Rise fresh and early as every second on Skye is a blessing. From your base, embark on an adventure of unrivalled proportions. From exploring the otherworldly Quiraing and frolicking in the Fairy Pools to getting merry with Talsiker whisky, and admiring the wildlife dotting about, prepare for views and moments of a lifetime. Other must-do Skye activities include stumbling across the dinosaur footprints at An Corran, taking a wee cruise on the dramatic waters of Loch Coruisk, soaking up the history of Dunvegan Castle and trekking up to meet the wise Old Man of Storr. Expect to eat and drink some of the finest Scottish produce and dishes until your heart sings and meet the most incredible souls, the locals. Don’t forget to look up at night to witness the most stunning celestial light show out there.
If you can bear to peel yourself away (this place will hold your heart forever), get back on the adventure wagon and start heading to Loch Ness, stopping off to see Eilean Donan Castle. This renowned castle is one of the most photographed places in Scotland and a sight for sore eyes. There is a wee visitor centre, restaurant and gift shop. Next, enjoy the scenic drive and once at Loch Ness, keep all eyes peeled for Nessie. Either stroll about or take a cruise of this famous Scottish loch. Urquhart Castle overlooking the loch may be of interest to history buffs.
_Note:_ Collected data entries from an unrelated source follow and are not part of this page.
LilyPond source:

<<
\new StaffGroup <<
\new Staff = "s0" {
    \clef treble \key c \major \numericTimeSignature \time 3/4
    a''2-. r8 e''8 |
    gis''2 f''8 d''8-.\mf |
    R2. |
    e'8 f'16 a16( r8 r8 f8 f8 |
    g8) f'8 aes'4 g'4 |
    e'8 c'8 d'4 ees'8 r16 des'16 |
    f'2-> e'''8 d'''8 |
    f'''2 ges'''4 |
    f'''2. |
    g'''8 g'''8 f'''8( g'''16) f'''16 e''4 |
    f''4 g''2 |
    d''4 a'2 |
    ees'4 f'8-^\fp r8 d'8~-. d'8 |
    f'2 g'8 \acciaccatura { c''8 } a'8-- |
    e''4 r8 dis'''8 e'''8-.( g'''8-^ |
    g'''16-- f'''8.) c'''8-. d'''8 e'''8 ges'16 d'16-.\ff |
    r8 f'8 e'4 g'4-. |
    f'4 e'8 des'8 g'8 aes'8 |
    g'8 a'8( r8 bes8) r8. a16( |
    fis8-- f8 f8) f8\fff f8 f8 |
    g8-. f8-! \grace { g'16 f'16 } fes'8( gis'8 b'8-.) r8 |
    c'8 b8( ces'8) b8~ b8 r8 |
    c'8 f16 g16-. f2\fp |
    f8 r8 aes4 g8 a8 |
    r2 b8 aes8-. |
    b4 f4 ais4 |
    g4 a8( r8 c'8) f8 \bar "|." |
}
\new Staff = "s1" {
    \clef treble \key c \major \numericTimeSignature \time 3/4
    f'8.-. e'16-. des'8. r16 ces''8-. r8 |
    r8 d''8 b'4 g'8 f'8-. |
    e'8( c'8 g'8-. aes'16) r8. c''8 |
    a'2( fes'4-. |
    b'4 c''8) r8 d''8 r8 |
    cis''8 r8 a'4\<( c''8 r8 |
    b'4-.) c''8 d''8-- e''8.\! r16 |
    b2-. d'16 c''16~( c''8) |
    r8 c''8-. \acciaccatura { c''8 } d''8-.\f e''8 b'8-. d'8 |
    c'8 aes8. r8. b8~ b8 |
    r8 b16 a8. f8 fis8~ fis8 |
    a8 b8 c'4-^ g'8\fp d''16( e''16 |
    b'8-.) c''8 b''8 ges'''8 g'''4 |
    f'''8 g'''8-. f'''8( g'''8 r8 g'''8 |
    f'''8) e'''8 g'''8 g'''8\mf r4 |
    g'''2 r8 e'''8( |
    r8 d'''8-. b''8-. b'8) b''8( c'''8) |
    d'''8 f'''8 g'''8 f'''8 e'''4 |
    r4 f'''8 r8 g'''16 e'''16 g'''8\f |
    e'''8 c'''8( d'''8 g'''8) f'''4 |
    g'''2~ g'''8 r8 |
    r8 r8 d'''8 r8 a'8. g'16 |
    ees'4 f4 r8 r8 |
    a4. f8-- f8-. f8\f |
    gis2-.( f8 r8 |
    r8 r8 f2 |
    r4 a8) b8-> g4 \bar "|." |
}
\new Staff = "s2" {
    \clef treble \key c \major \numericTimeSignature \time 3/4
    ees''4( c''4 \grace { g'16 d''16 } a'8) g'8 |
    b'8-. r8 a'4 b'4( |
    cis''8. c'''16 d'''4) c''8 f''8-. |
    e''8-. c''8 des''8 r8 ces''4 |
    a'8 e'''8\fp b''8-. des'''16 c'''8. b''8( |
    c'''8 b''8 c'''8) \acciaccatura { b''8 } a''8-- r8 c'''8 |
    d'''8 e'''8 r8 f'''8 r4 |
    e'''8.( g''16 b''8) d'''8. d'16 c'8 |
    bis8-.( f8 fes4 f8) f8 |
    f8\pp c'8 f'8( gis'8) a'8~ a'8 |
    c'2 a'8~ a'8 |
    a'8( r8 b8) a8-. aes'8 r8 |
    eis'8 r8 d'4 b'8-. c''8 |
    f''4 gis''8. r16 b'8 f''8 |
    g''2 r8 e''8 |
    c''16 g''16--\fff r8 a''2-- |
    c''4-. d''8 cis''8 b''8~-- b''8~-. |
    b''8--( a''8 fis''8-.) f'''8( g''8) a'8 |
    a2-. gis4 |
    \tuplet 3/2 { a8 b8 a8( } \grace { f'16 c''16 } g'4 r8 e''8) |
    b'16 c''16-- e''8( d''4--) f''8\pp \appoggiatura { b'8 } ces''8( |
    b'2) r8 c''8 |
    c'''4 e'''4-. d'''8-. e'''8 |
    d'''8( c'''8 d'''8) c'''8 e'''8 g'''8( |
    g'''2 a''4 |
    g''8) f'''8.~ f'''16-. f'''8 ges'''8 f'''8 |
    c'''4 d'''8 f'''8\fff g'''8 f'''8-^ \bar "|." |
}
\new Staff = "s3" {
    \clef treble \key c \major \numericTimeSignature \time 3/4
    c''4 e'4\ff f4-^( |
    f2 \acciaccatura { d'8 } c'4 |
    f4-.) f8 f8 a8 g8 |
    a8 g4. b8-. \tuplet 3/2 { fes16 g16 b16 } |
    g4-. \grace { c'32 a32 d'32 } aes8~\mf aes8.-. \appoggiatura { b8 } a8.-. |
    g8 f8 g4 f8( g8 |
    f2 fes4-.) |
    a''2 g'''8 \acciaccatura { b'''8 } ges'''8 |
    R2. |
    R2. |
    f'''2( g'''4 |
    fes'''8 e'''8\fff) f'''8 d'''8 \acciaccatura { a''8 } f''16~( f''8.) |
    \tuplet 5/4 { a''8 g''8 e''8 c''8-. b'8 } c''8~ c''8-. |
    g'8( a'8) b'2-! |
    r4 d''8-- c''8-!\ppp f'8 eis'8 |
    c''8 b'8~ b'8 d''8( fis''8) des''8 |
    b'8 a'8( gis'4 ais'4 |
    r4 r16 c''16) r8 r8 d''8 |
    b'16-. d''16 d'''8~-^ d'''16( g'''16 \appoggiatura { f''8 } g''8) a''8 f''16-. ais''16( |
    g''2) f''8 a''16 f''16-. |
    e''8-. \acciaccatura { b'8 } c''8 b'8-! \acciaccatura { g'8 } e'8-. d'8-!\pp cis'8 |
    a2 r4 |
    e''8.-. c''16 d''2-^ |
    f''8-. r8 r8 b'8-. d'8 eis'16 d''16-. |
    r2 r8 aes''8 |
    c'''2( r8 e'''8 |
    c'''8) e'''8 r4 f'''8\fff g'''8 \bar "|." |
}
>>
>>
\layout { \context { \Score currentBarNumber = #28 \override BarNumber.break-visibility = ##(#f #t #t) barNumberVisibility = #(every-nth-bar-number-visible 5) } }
Inverness is a brief drive away for places to stay and fab eateries.
After a spot of breakfast at Velocity Cafe and Bicycle Workshop, get back on that road until you reach St Andrews, the world’s home of golf. For a compact coastal town, St Andrews boasts a wealth of fun things to do. Tour Scotland’s oldest university campus and the breathtaking ruins of St Andrews Cathedral and St Rule’s Tower. Take a distillery tour of Eden Mill and sample first class gin, whisky and craft beer. Wander down to West Sands Beach, enjoy the aquarium and learn a thing or two at the many museums, including the British Golf Museum. Between The Seafood Ristorante, Forgan’s, Dolls House Restaurant and The Adamson (to name a few), there are tons of head-turning foodie options.
Delight in a day of little driving and lots of sensory stimulation. After a bottomless brunch in St Andrews and a cheeky gelato at Jannettas Gelateria, head on back in the direction of Edinburgh. But first, stop off at Elie Lighthouse and Lady’s Tower. From there, journey over Scotland’s own Golden Gate, the Forth Road Bridge, and spend the rest of the day admiring the Scottish vernacular architecture and bobbing boats of Cramond. Highlights include the beach (and causeway leading to Cramond Island) and the cosy authentic pubs and cafes.
Take your pick from Edinburgh or Glasgow airports, both of which are easily accessible via taxi, bus and train, and cross off anything else on that bucket list. If you haven’t already, try some haggis, invest in something tartan, stock up on cashmere, try some whisky and spend some time soaking up the atmosphere. Until the next adventure — Scotland.